EXTRACT START
36.5 Step 2: Identify Applicable Properties

Let’s check each property from our framework:

36.5.1 Associativity ✓

The recurrence \(h_t = A h_{t-1} + B x_t\) is associative when viewed as matrix operations.

For linear recurrences, we can use the parallel scan algorithm:

Sequential:  h₁ → h₂ → h₃ → h₄ → h₅ → h₆ → h₇ → h₈
             (8 sequential steps)

Parallel scan:
  Step 1: (h₁,h₂) (h₃,h₄) (h₅,h₆) (h₇,h₈)  [4 parallel]
  Step 2: (h₁..h₄) (h₅..h₈)                  [2 parallel]
  Step 3: (h₁..h₈)                           [1]
             (3 = log₂(8) steps)

This is the same associativity that enables parallel prefix sum!

36.5.2 Locality ✓

The state \(h\) is small (d_model × d_state), but we’re streaming through a long sequence. We can tile the computation to keep working sets in fast memory.

36.5.3 Separability (Partial)

The state dimension d_state is chosen to be small (16-64). This is a design choice exploiting separability—the “effective” dynamics live in a low-dimensional space.

36.5.4 Sparsity ✗

The state transitions are dense. Sparsity doesn’t obviously apply here.

36.5.5 Redundancy (Partial)

During generation, we cache the hidden state h. This is KV-cache style redundancy exploitation.

36.6 Step 3: Derive the Optimization

The key insight is associativity enables parallel scan.
EXTRACT END
» **BRIEF**
Continue the passage on optimizing the linear recurrence with parallel scan, starting after its final sentence.
LISTED ENTRIES START
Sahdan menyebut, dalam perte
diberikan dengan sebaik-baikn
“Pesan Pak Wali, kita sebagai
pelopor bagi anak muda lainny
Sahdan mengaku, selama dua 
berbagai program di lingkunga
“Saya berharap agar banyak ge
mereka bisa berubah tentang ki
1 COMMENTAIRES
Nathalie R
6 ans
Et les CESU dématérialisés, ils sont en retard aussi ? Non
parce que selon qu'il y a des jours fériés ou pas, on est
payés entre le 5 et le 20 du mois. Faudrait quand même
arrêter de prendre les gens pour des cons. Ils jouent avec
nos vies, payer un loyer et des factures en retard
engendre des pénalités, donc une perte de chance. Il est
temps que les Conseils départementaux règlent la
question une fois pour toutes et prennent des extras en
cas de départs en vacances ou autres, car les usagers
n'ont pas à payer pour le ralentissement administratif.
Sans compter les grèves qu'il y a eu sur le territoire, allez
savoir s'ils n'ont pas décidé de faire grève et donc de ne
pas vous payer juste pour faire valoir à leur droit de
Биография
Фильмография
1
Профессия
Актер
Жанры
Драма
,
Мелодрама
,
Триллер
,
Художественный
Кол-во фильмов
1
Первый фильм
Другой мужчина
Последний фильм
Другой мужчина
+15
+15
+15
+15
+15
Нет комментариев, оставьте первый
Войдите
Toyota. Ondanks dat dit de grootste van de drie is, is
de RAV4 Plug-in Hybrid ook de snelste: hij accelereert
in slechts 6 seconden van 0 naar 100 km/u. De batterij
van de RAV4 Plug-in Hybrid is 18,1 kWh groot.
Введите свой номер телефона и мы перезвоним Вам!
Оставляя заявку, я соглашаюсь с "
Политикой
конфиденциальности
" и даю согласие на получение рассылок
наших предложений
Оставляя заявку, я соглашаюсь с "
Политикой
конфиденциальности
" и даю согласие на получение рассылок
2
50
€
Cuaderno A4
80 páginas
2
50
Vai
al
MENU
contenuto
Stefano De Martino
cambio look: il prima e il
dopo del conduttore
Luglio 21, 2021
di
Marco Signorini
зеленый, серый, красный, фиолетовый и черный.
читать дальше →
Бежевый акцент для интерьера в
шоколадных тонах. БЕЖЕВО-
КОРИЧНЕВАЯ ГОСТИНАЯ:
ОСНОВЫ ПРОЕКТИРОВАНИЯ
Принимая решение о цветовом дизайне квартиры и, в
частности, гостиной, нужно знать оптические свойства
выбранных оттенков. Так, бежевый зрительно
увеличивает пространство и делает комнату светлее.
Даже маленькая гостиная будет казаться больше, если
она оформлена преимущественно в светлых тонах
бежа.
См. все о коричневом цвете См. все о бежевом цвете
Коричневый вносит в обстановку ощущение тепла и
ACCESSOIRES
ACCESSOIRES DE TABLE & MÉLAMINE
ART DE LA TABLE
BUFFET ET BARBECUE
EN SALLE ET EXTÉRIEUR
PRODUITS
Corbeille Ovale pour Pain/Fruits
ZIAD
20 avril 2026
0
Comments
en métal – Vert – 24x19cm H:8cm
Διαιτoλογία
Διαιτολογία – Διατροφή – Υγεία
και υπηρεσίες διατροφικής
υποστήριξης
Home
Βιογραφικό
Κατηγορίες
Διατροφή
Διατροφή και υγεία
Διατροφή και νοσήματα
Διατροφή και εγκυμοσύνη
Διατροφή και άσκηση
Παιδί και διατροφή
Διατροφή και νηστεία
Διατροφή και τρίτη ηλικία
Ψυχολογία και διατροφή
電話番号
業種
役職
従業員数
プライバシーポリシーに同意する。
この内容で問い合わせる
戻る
LISTED ENTRIES END
» **TASK RESULT**
36.6.1 The Parallel Scan Algorithm

Rewrite the recurrence in matrix form:

\[ \begin{pmatrix} h_t \\ 1 \end{pmatrix} = \begin{pmatrix} A_t & B_t x_t \\ 0 & 1 \end{pmatrix} \begin{pmatrix} h_{t-1} \\ 1 \end{pmatrix} \]

Let \(M_t = \begin{pmatrix} A_t & B_t x_t \\ 0 & 1 \end{pmatrix}\).

Then the full computation is:

\[h_N = M_N \cdot M_{N-1} \cdot ... \cdot M_1 \cdot h_0\]

Matrix multiplication is associative! We can compute this product in any order.

36.6.2 Parallel Prefix Product

def parallel_scan_mamba(x, A, B, C, delta):
    """Parallel scan version of Mamba."""
    batch, seq_len, d_model = x.shape
    d_state = A.shape[1]

    # Discretize
    A_bar = torch.exp(delta.unsqueeze(-1) * A)  # (batch, seq, d_model, d_state)
    B_x = B.unsqueeze(2) * x.unsqueeze(-1)      # (batch, seq, d_model, d_state)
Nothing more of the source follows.